William Ruto will be facing the tough job of closing this large trust deficit in the local bourse to increase investments.

  •  Debt

Kenya is on track to spend a record amount of money on servicing its liabilities this year. Budget documents presented in April show that the East African nation’s debt-servicing costs climbed to 1.39 trillion shillings ($12.1 billion) in the current fiscal year. That’s 21 per cent more than the estimated cost in the previous fiscal year. Kenya’s debt topped 8 trillion shillings at the end of last year, compared with 1.8 trillion shillings in 2012-13. The economic fallout of the pandemic hit its revenues and forced the National Treasury to seek loans, including $739 million from the International Monetary Fund in May 2020, to boost its response. Debt-servicing costs represent almost 60 per cent of the projected state revenue in the next fiscal year.
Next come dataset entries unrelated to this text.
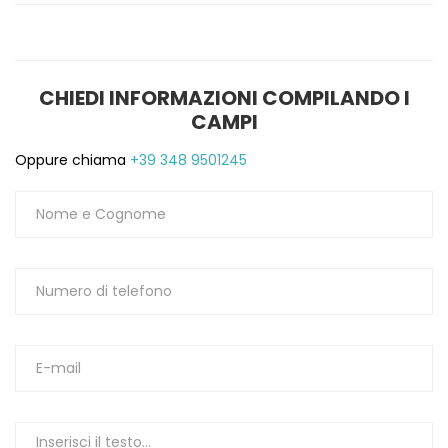
CHIEDI INFORMAZIONI COMPILANDO I
CAMPI
Oppure chiama
+39 348 9501245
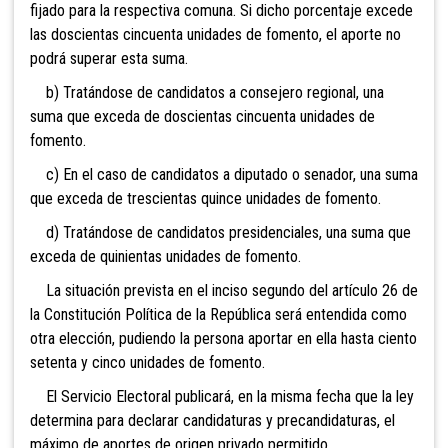
fijado para la respectiva comuna. Si dicho porcentaje excede
las doscientas cincuenta unidades de fomento, el aporte no
podrá superar esta suma.
b) Tratándose de candidatos a consejero regional, una
suma que exceda de doscientas cincuenta unidades de
fomento.
c) En el caso de candidatos a diputado o senador, una suma
que exceda de trescientas quince unidades de fomento.
d) Tratándose de candidatos presidenciales, una suma que
exceda de quinientas unidades de fomento.
La situación prevista en el inciso segundo del artículo 26 de
la Constitución Política de la República será entendida como
otra elección, pudiendo la persona aportar en ella hasta ciento
setenta y cinco unidades de fomento.
El Servicio Electoral publicará, en la misma fecha que la ley
determina para declarar candidaturas y precandidaturas, el
máximo de aportes de origen privado permitido.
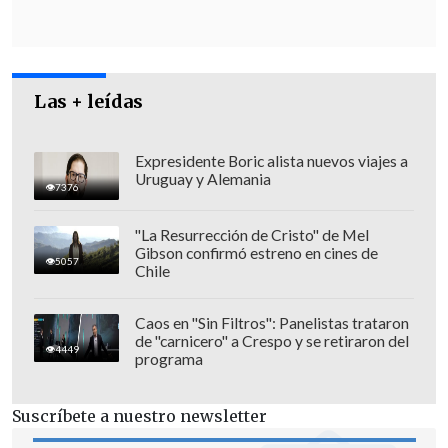
Las + leídas
Expresidente Boric alista nuevos viajes a
Uruguay y Alemania
7376
"La Resurrección de Cristo" de Mel
Gibson confirmó estreno en cines de
5057
Chile
Caos en "Sin Filtros": Panelistas trataron
de "carnicero" a Crespo y se retiraron del
4449
programa
Suscríbete a nuestro newsletter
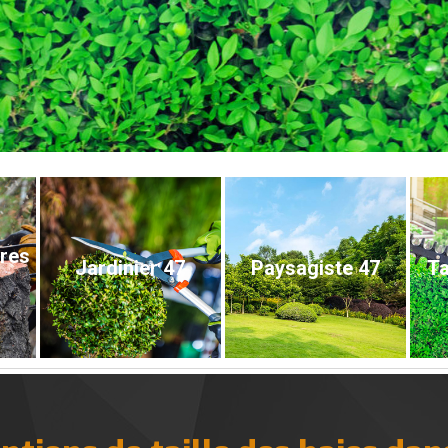
bres
Jardinier 47
Paysagiste 47
Ta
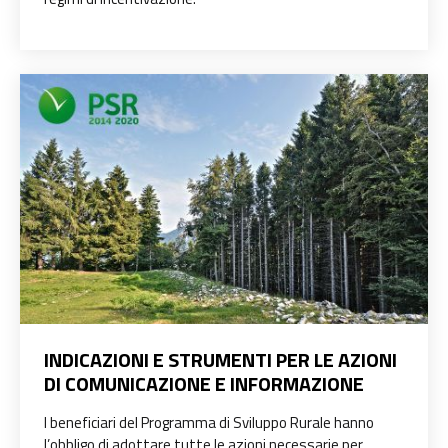
INDICAZIONI E STRUMENTI PER LE AZIONI
DI COMUNICAZIONE E INFORMAZIONE
I beneficiari del Programma di Sviluppo Rurale hanno
l’obbligo di adottare tutte le azioni necessarie per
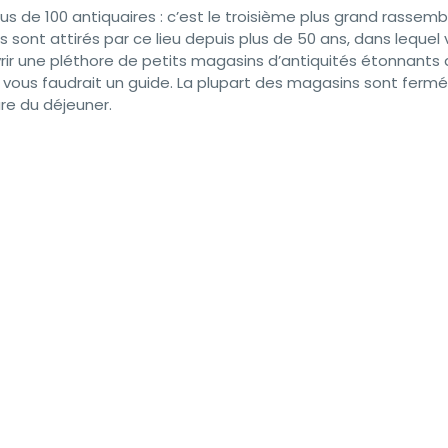
lus de 100 antiquaires : c’est le troisième plus grand rasse
és sont attirés par ce lieu depuis plus de 50 ans, dans lequel
vrir une pléthore de petits magasins d’antiquités étonnants
’il vous faudrait un guide. La plupart des magasins sont fermé
ure du déjeuner.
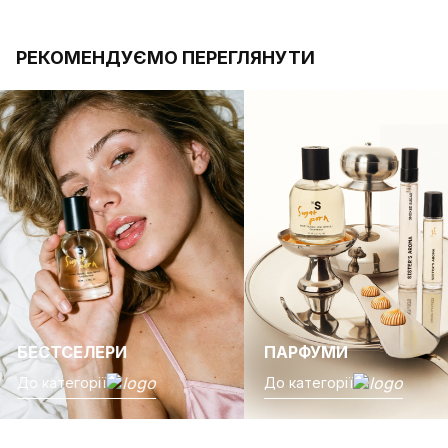
РЕКОМЕНДУЄМО ПЕРЕГЛЯНУТИ
БЕСТСЕЛЕРИ
ПАРФУМИ
До категорії
До категорії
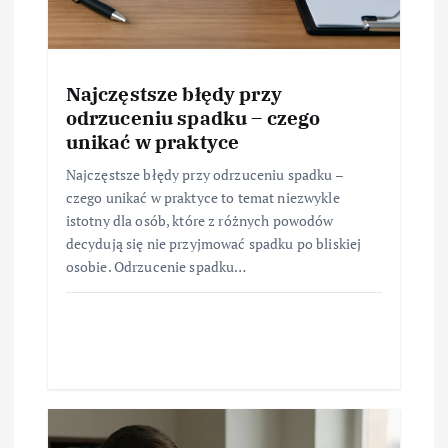
Najczęstsze błędy przy
odrzuceniu spadku – czego
unikać w praktyce
Najczęstsze błędy przy odrzuceniu spadku –
czego unikać w praktyce to temat niezwykle
istotny dla osób, które z różnych powodów
decydują się nie przyjmować spadku po bliskiej
osobie. Odrzucenie spadku…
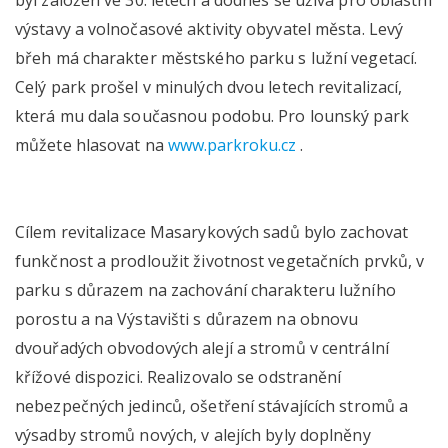
výstavy a volnočasové aktivity obyvatel města. Levý
břeh má charakter městského parku s lužní vegetací.
Celý park prošel v minulých dvou letech revitalizací,
která mu dala současnou podobu. Pro lounský park
můžete hlasovat na
www.parkroku.cz
.
Cílem revitalizace Masarykových sadů bylo zachovat
funkčnost a prodloužit životnost vegetačních prvků, v
parku s důrazem na zachování charakteru lužního
porostu a na Výstavišti s důrazem na obnovu
dvouřadých obvodových alejí a stromů v centrální
křížové dispozici. Realizovalo se odstranění
nebezpečných jedinců, ošetření stávajících stromů a
výsadby stromů nových, v alejích byly doplněny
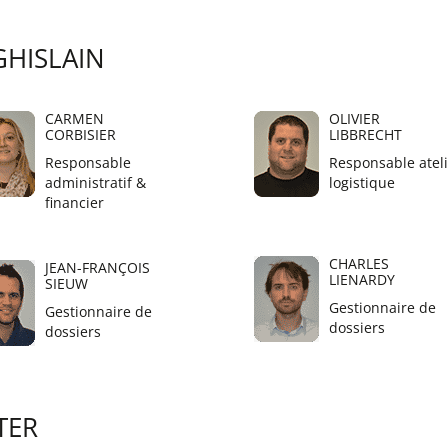
GHISLAIN
CARMEN
OLIVIER
CORBISIER
LIBBRECHT
Responsable
Responsable ateli
administratif &
logistique
financier
CHARLES
JEAN-FRANÇOIS
LIENARDY
SIEUW
Gestionnaire de
Gestionnaire de
dossiers
dossiers
TER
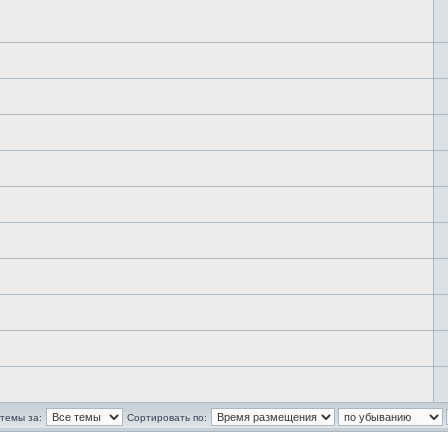
темы за:
Сортировать по:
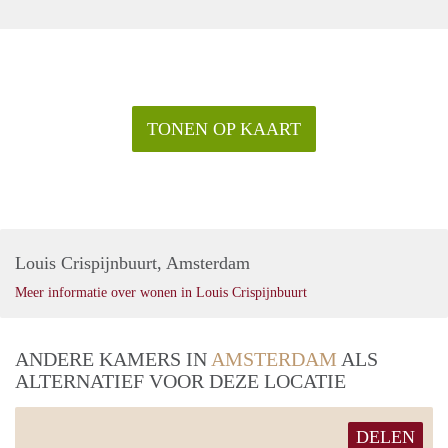
TONEN OP KAART
Louis Crispijnbuurt, Amsterdam
Meer informatie over wonen in Louis Crispijnbuurt
ANDERE KAMERS IN
AMSTERDAM
ALS
ALTERNATIEF VOOR DEZE LOCATIE
DELEN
The U.S. Federal Reserve and other major central banks have hiked interest rates to tame inflation. Consequently, since much of Kenya’s debt is in foreign currency, the country’s borrowing costs are also rising. Spreads of Kenya’s hard-currency debt over safe-haven U.S. Treasuries – the premium demanded by investors – have come down from over 1,400 basis points in mid-July but are still in the danger zone of above 1,000 basis points.

  • Corruption

Kenya ranks 128 out of 180 countries on Transparency International’s 2021 corruption perception index. Most countries that scored worse are either politically unstable or in conflict. According to its anti-graft chief, corruption costs the Kenyan government a third of its budget annually, about 800 billion shillings ($6.8 billion). Solving this problem will not be easy as corruption scandals have been eating into its economy for a long time. For instance, Kenya was famous for the Goldenberg heist, where the government subsidised exports of gold far beyond standard arrangements by paying a company called Goldenberg International 35 per cent more in Kenyan shillings than their foreign currency earnings. In 2014, Kenya was in another scandal when it raised Africa’s largest Eurobond issuance but lost most of it to misappropriation. According to President Uhuru Kenyatta, the government coffers loses an estimated $20 million daily to corruption.

Corruption is also impairing the business ecosystem. According to Borgen Project, one-in-six companies in Kenya pay bribes to get operating licenses, and one-in-three companies bribe to obtain a construction permit.

  • Inflation

The shopping baskets of most Kenyans have become significantly smaller since the start of the COVID-19 pandemic. Between June 2020 and June 2021, Kenyan consumers paid 8 per cent more for food and beverages, 14 per cent more for transport, and 4 per cent more for water, electricity and housing, according to data from the Kenya National Bureau of Statistics (KNBS). Inflation hit a 23-month high (6.91 per cent) in September 2021 and reached a five-year high of 7.9 per cent in June 2022.

Although supply chain disruptions and rising oil prices have caused global inflation, it’s not the sole cause for Kenya. The cost of living in Kenya has been surging for at least a decade. Many essential commodities, such as maize, sugar, cooking gas, and petrol, have seen price surges of nearly 50 per cent since 2013, according to KNBS data. However, market surveys say it’s a lot worse: maize and wheat flour have risen by 67 per cent in the last three months.

These are just a few of the many concerns the next president will be dealing with. For instance, healthcare needs urgent attention, as there are only 13 doctors, nurses, and midwives for every 10,000 people. Ruto will also have to work on saving the country’s declining currency.

Nevertheless, the job of transforming Kenya’s economy is cumbersome but far from impossible. However, it’s necessary that William Ruto, the next president, hits the ground running to get desired results.